Hey guys, looking to benefit from the communities’ wisdom here and possibly spark a bit of discussion.
Short version: does anyone know if the training time of CPU implementations of tabular learning algorithms (XGBoost in particular but also LightGBM, TabNet, etc) depend on RAM speeds?
Longer version. I recently switched from an i7 12700KF CPU to an i9 13900K. Doing a somewhat heavy AutoGluon training (most time spent in the algorithms above) that takes 4 hours I got a 1.6X speedup from the newer processor which is great, training now takes 2.5 hours so more trials per day of work). My RAM is a 2x32GB kit of DDR4 memory that can work overclocked at 3200MHz. However while installing the new CPU it defaulted back to 2133MHz. At that speed, training was far slower, I don’t recall the exact figure but something like 50% as fast. After overclocking to 3200MHz, the 1.6X speedup.

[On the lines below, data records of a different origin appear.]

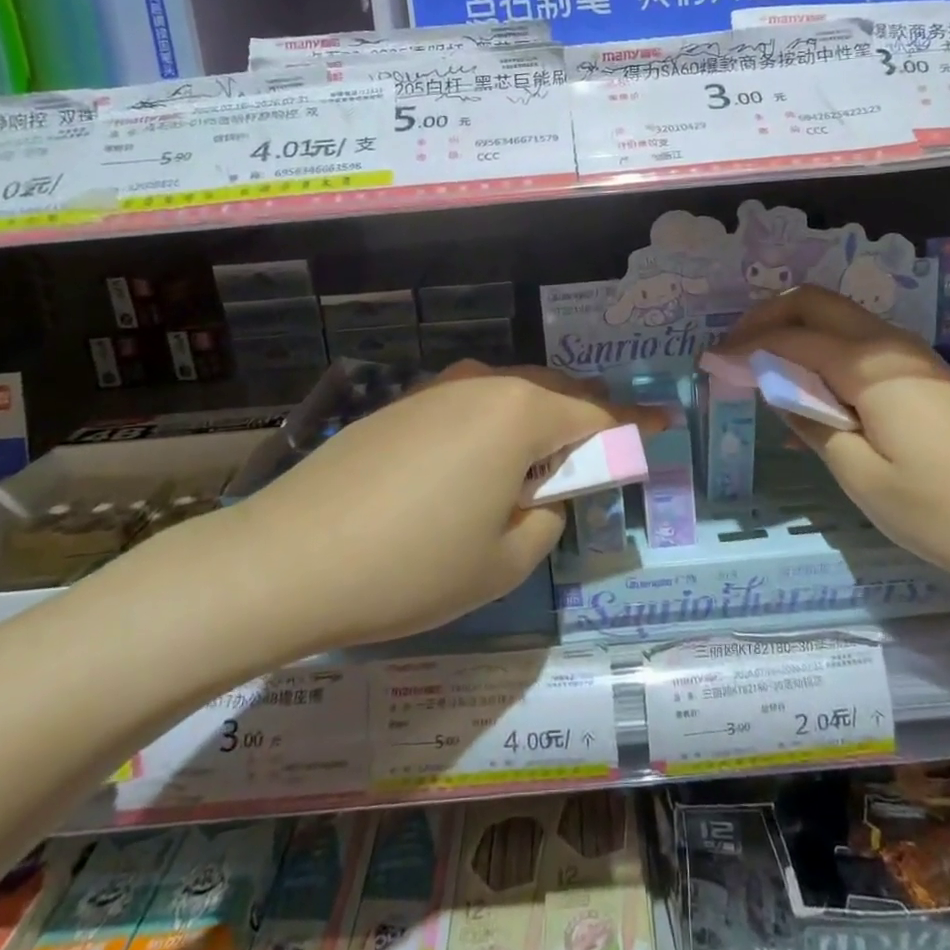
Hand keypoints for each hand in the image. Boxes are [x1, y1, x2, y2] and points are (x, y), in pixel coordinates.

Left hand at [171, 364, 660, 657]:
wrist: (285, 560)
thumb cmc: (411, 567)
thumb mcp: (505, 560)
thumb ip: (547, 515)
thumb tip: (544, 491)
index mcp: (520, 413)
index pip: (598, 415)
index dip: (635, 426)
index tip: (664, 425)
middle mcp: (482, 382)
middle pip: (555, 392)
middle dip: (587, 419)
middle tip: (601, 456)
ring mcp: (436, 388)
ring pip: (511, 393)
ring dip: (538, 421)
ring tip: (542, 464)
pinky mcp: (401, 404)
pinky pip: (471, 402)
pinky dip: (495, 424)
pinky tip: (481, 461)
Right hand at [719, 287, 949, 592]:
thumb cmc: (949, 512)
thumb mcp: (863, 478)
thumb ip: (812, 423)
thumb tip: (777, 389)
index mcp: (870, 366)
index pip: (791, 338)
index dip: (745, 347)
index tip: (708, 364)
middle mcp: (891, 346)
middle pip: (817, 304)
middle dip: (768, 319)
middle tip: (734, 355)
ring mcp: (915, 360)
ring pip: (841, 321)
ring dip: (797, 332)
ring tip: (763, 371)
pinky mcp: (928, 379)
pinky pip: (862, 348)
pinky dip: (824, 353)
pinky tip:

There’s thousands of RAM benchmarks for games (where RAM speeds have a limited impact) but I’ve found none for ML. Closest I got was this video from LTT https://www.youtube.com/watch?v=b-WFetQjifc where he shows for some productivity apps it has a major impact but none of those are ML applications.
So my question is: are these algorithms training times sensitive to RAM bandwidth? More so for CPUs with higher core counts?